SNP landslide raises questions for Scottish construction sector
The SNP’s unexpected success in the recent Scottish Parliamentary elections, securing a Holyrood majority, has raised important questions for the future direction of the Scottish construction sector.

Mulling the possibilities David Davidson, managing director - Scotland, of Cushman & Wakefield's Partner-Capital Markets Group said, “Many Scots feel that the UK Government appears to be dominated by the interests of London and the South East. This appears to reflect a broader pattern which is evident in many businesses where the south east is powering ahead and many regional businesses are operating on thin margins and still concerned about the speed of economic recovery.
“The property industry is an interesting test bed for Independence. If the Scottish Government introduces policies which create an uneven playing field, it can have a very big impact positively or negatively in terms of investment decisions. As an example, will Scotland be the only area in the UK without Enterprise Zones? Or can it introduce changes that will make investment into Enterprise Zones more attractive?”
“It will also be interesting to see if there is a negative backlash in terms of future investment, as companies based outside of Scotland weigh up whether investment in the Midlands or the North West of England is "safer" than investment north of Hadrian's Wall.
“The election result is being hailed as a watershed. However, I hope we can rely on the SNP to stand by its election pledge to continue to govern in a responsible and open way and to think through the consequences of all its decisions.”
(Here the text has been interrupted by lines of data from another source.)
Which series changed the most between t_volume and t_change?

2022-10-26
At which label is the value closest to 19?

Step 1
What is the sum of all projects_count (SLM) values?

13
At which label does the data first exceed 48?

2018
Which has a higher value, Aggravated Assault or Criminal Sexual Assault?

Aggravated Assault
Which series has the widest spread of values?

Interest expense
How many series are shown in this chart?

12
More immediately the result is good news for Glasgow’s Clyde Fastlink scheme, with the SNP government committed to financing it in its entirety. Salmond is also keen to prioritise new borrowing powers in a bid to kick start the construction industry.


richard heggie
#1 Posted by richard heggie on 9 May 2011 at 16:09 PM
“It will also be interesting to see if there is a negative backlash in terms of future investment".
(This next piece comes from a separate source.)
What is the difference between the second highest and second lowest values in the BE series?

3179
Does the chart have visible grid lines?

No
Equally, it will be interesting to see if there is a POSITIVE backlash in terms of future investment......
#2 Posted by FW on 10 May 2011 at 10:14 AM
RIAS Convention organisers have clearly worked hard to collect together the most boring range of speakers possible. Only one missing is Pat Lally:-(
#3 Posted by JD on 10 May 2011 at 17:22 PM
True FW, it's a dull group. Not surprised RIAS keep sending me reminders to book but what has this to do with the SNP landslide?
richard heggie
#4 Posted by richard heggie on 11 May 2011 at 16:32 PM
There's a growing thread on planning system prospects under the SNP govt here if anyone's interested :*1_*1_*1_*1_*1_*1&trk=NUS_DISC_Q-subject#commentID_38888091
#5 Posted by brian on 18 May 2011 at 16:23 PM
As much as the new transport museum needs public transport to get near it!why are we going to waste money on fastlink when theres already train line what happened to old partick central stn near transport museum!Glasgow deserves better than this.hope this doesnt go ahead.